When crafting those remedies, past instances of intoxication will be considered by the court as a basis for issuing remedies (proscriptions) in the final order of protection.
“(i) the nature, frequency, severity, pattern[,] and consequences of respondent’s past abuse, neglect[,] or exploitation of the petitioner or any family or household member, including the concealment of his or her location in order to evade service of process or notice, and the likelihood of danger of future abuse, neglect, or exploitation to petitioner or any member of petitioner’s or respondent’s family or household; and
(ii) the danger that any minor child will be abused or neglected or improperly removed from the jurisdiction, improperly concealed within the State or improperly separated from the child’s primary caretaker.” 750 ILCS 60/214(c)(1)
The past instances of intoxication may be weighed by the court when deciding to issue an order of protection.

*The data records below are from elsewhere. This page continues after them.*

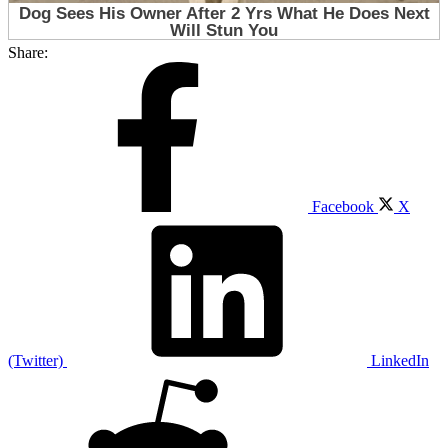
Share:
Facebook
X
(Twitter)
LinkedIn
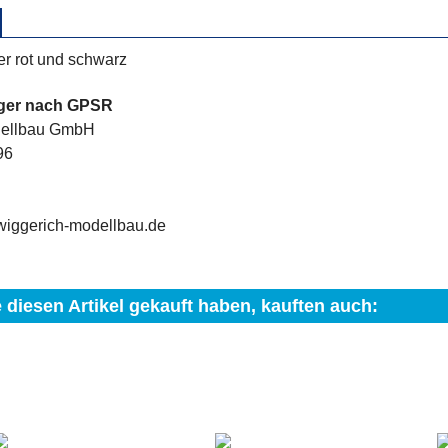
ter rot und schwarz
nger nach GPSR
dellbau GmbH
96
wiggerich-modellbau.de
 diesen Artikel gekauft haben, kauften auch:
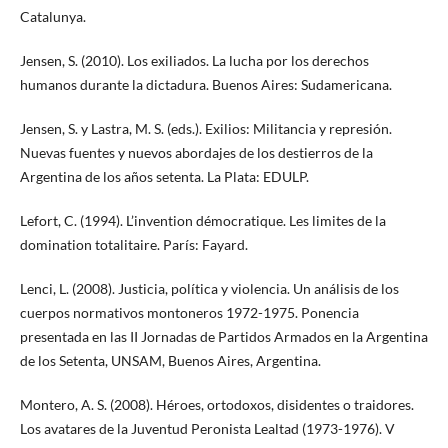
Catalunya.
Jensen, S. (2010). Los exiliados. La lucha por los derechos
humanos durante la dictadura. Buenos Aires: Sudamericana.
Jensen, S. y Lastra, M. S. (eds.). Exilios: Militancia y represión.
Nuevas fuentes y nuevos abordajes de los destierros de la
Argentina de los años setenta. La Plata: EDULP.
Lefort, C. (1994). L’invention démocratique. Les limites de la
domination totalitaire. París: Fayard.
Lenci, L. (2008). Justicia, política y violencia. Un análisis de los
cuerpos normativos montoneros 1972-1975. Ponencia
presentada en las II Jornadas de Partidos Armados en la Argentina
de los Setenta, UNSAM, Buenos Aires, Argentina.
Montero, A. S. (2008). Héroes, ortodoxos, disidentes o traidores.
Los avatares de la Juventud Peronista Lealtad (1973-1976). V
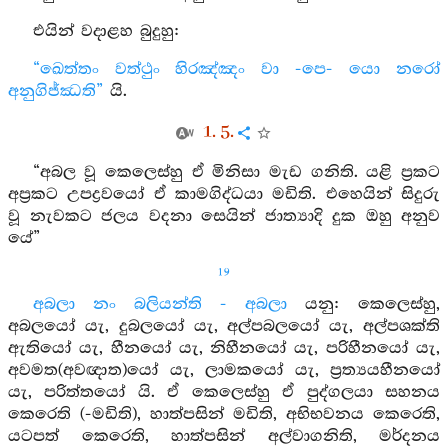
එයින් වදාළහ බුදුහු:
“ඛෙත්තං වත්ථුං හිරඤ්ඤං වා -පෙ- යො නරෝ
අනුගිජ්ඣති”
යි.
1. 5.
“අබල වූ කෙලෙස්හු ඒ මිනිසා මැඩ ගනිති. යළි ප්‍රකට
අප්‍රකට උපද්‍රවයෝ ඒ කාමගිද්ධයා මඩිති. එහෙයින් සිදුරු
වූ නැවකට ජලය වදනා සෙයින් ජාත්‍යාදි දුක ඔහු අනුව
යේ”
19
අබලා නං බලියන්ති - අබලා
යනු: කෙලෙස්හු,
අබලයෝ යැ, දුබලයෝ යැ, අල්පබලයෝ යැ, අල්පශක්ති
ඇතියෝ යැ, හීනයෝ යැ, නිහීනයෝ යැ, පරිහීනයෝ යැ,
අවමත(අවඥාත)යෝ යැ, ලාමකයෝ යැ, ප්‍රත්‍යයහීනයෝ
යැ, පරිත්තයෝ යි. ඒ කෙලෙස්හු ඒ පුද්ගලයා සහනය
කෙරෙති (-මඩිති), හාත්පසින් මඩිති, අභිභවනය කෙරෙති,
යටපත් කෙරෙති, හාත්පසින් අල්වාගනිති, මර්දනය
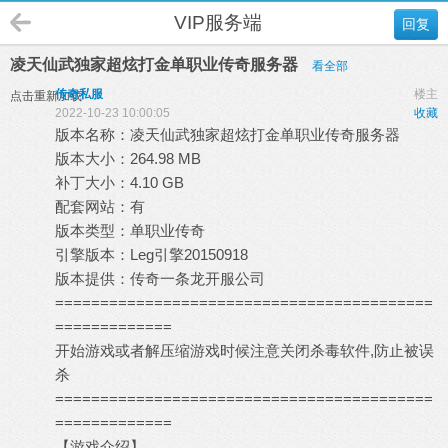
VIP服务端
回复
凌天仙武独家超炫打金单职业传奇服务器
看全部
传奇私服
楼主
点击重新加载
2022-10-23 10:00:05
收藏
版本名称：凌天仙武独家超炫打金单职业传奇服务器
版本大小：264.98 MB
补丁大小：4.10 GB
配套网站：有
版本类型：单职业传奇
引擎版本：Leg引擎20150918
版本提供：
传奇一条龙
开服公司
==========================================
=============
开始游戏或者解压缩游戏时候注意关闭杀毒软件,防止被误
杀
==========================================
=============
【游戏介绍】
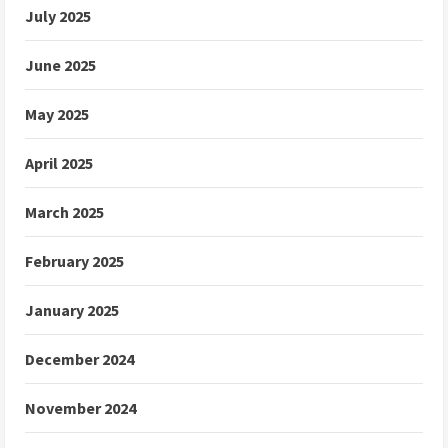
July 2025
June 2025
May 2025
April 2025
March 2025
February 2025
January 2025
December 2024
November 2024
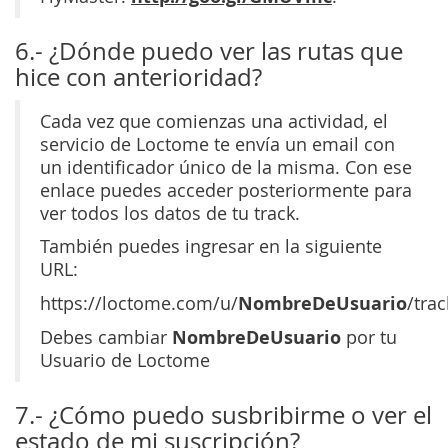
6.- ¿Dónde puedo ver las rutas que
hice con anterioridad?
Cada vez que comienzas una actividad, el
servicio de Loctome te envía un email con
un identificador único de la misma. Con ese
enlace puedes acceder posteriormente para
ver todos los datos de tu track.
También puedes ingresar en la siguiente
URL:
NombreDeUsuario
https://loctome.com/u/
/trac
NombreDeUsuario
Debes cambiar
por tu
Usuario de Loctome
7.- ¿Cómo puedo susbribirme o ver el
estado de mi suscripción?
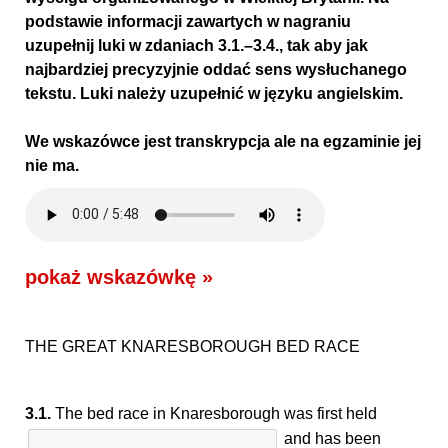
podstawie informacji zawartych w nagraniu
uzupełnij luki w zdaniach 3.1.–3.4., tak aby jak
najbardziej precyzyjnie oddać sens wysłuchanego
tekstu. Luki należy uzupełnić w języku angielskim.
We wskazówce jest transkrypcja ale na egzaminie jej
nie ma.
pokaż wskazówkę »
THE GREAT KNARESBOROUGH BED RACE
3.1.
The bed race in Knaresborough was first held
and has been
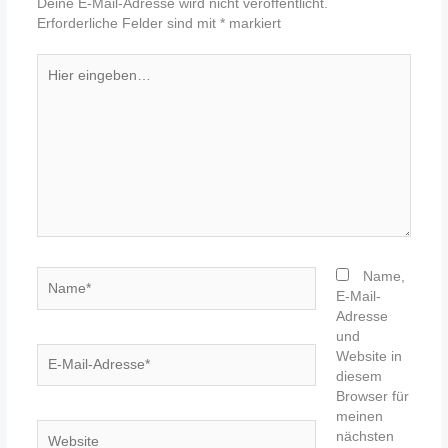
Deine E-Mail-Adresse wird nicht veröffentlicht.
Erforderliche Felder sind mit
*
markiert
Hier
eingeben…
Name*
Name,
E-Mail-
Adresse
und
E-
Website in
Mail-
diesem
Adresse*
Browser für
meinen
Website
nächsten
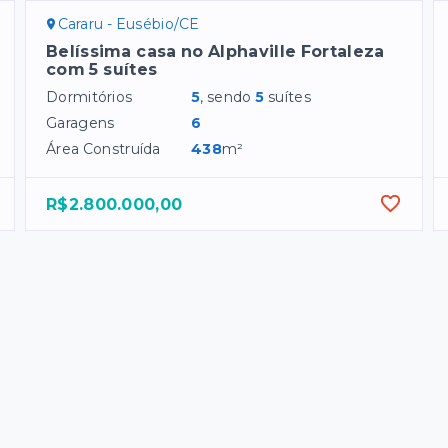
Cararu - Eusébio/CE
Belíssima casa no Alphaville Fortaleza
com 5 suítes
Dormitórios
5
, sendo
5
suítes
Garagens
6
Área Construída
438
m²
R$2.800.000,00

“The best indicator of a person’s future conduct is his past conduct. That maxim applies to judicial functions where a person’s future conduct is at issue, such as determining whether to enter an order of protection.” Frank v. Hawkins, 891 NE 2d 522 – Ill: Appellate Court, 4th Dist. 2008
Along with an order of protections typical power to “[o]rder respondent to stay away from petitioner or any other person protected by the order of protection” 750 ILCS 60/214(b)(3), the Illinois Domestic Violence act provides several remedies available to address the respondent’s relationship with drugs and/or alcohol.
A court can “[r]equire or recommend the respondent to undergo counseling for a specified duration with a social worker, psychologist, clinical psychologist, psychiatrist, family service agency, alcohol or substance abuse program, mental health center guidance counselor, agency providing services to elders, program designed for domestic violence abusers or any other guidance service the court deems appropriate.” 750 ILCS 60/214(b)(4)(emphasis mine)
A court can allow a Petitioner to deny the Respondent parenting time if the Petitioner reasonably suspects the Respondent is under the influence of drugs and/or alcohol.
“Petitioner may deny respondent access to the minor child if, when respondent arrives for parenting time, respondent is under the influence of drugs or alcohol and constitutes a threat to the safety and well-being of petitioner or petitioner’s minor children or is behaving in a violent or abusive manner.” 750 ILCS 60/214(b)(7)
Likewise, a Respondent can be denied entry into a home if the Respondent is under the influence of drugs and/or alcohol.
A court can “[p]rohibit the respondent from entering or remaining in the residence or household while the respondent is under the influence of alcohol or drugs and constitutes a threat to the safety and well-being of the petitioner or the petitioner’s children.” 750 ILCS 60/214
Drugs, alcohol and troubled relationships do not mix. Sooner or later, a drug or alcohol fueled incident is going to happen that will warrant an order of protection.